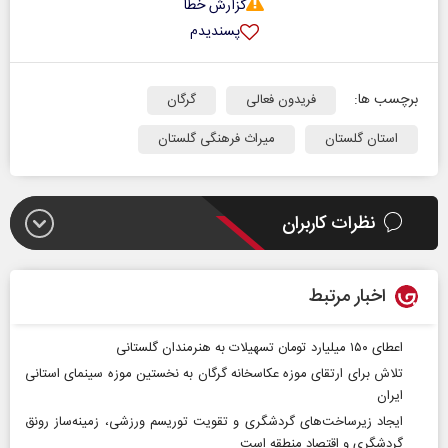
گزارش خطا
پسندیدم
برچسب ها:
فریدون فعالی
گرگان
استان گلستان
میراث فرهنگی گلستان
نظرات کاربران
اخبار مرتبط
اعطای ۱۵۰ میلیارد تومان تسهیلات به هنرمندان گلستانی
تلاش برای ارتقای موزه عکاسخانه گرگان به نخستین موزه سینمای استانی
ایران
ایجاد زیرساخت‌های گردشگری و تقویت توریسم ورزشی، زمینه‌ساز رونق
گردشگری و اقتصاد منطقه است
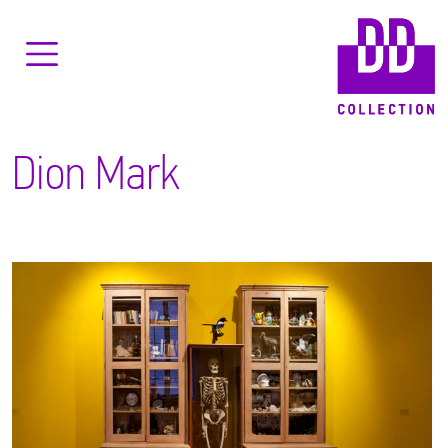
Dion Mark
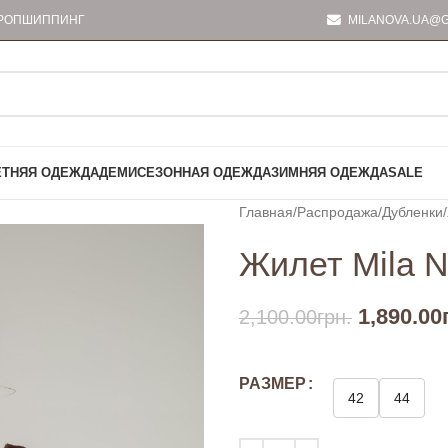
РОПШИППИНГ
MILANOVA.UA@G
ЕТНЯЯ ОДЕЖДА
ДЕМИСЕЗОННАЯ ОДЕЖДА
ЗИМНЯЯ ОДЕЖДА
SALE
Главная
Распродажа
Дубленки
Жилет Mila 
1,890.00
2,100.00
грн.
РАЗМЕР
42
44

= = = = =

* **The problem**: Put the text lines of all the rows above into a single JSON list of strings, one string per line, omitting blank lines and leaving out the pictures.

* **Answer for the task**:
[
  "گزارش خطا",
  "پسندیدم",
  "برچسب ها:",
  "فریدون فعالی",
  "گرگان",
  "استان گلستان",
  "میراث فرهنگی گلستان",
  "نظرات کاربران",
  "اخبار مرتبط",
  "اعطای ۱۵۰ میلیارد تومان تسهیلات به هنرمندان گلستانی",
  "تلاش برای ارتقای موزه عکاسخانه گرگان به نخستین موزه سینمای استانی",
  "ایران",
  "ایجاد زیرساخت‌های گردشگری و تقویت توریسم ورزشی، زمینه‌ساز رونق",
  "گردشگری و اقتصاد منطقه است",
  "Dion Mark",
  "РОПШИППИНГ",
  "MILANOVA.UA@G",
  "ЕТНЯЯ ОДЕЖДА",
  "ДЕМИСЕЗОННАЯ ОДЕЖДА",
  "ЗИМНЯЯ ОДЕЖДА",
  "SALE",
  "Главная",
  "Распродажа",
  "Дубленки",
  "Жилет Mila ",
  "1,890.00",
  "2,100.00",
  "грн.",
  "РАЗМЕР",
  "42",
  "44"
]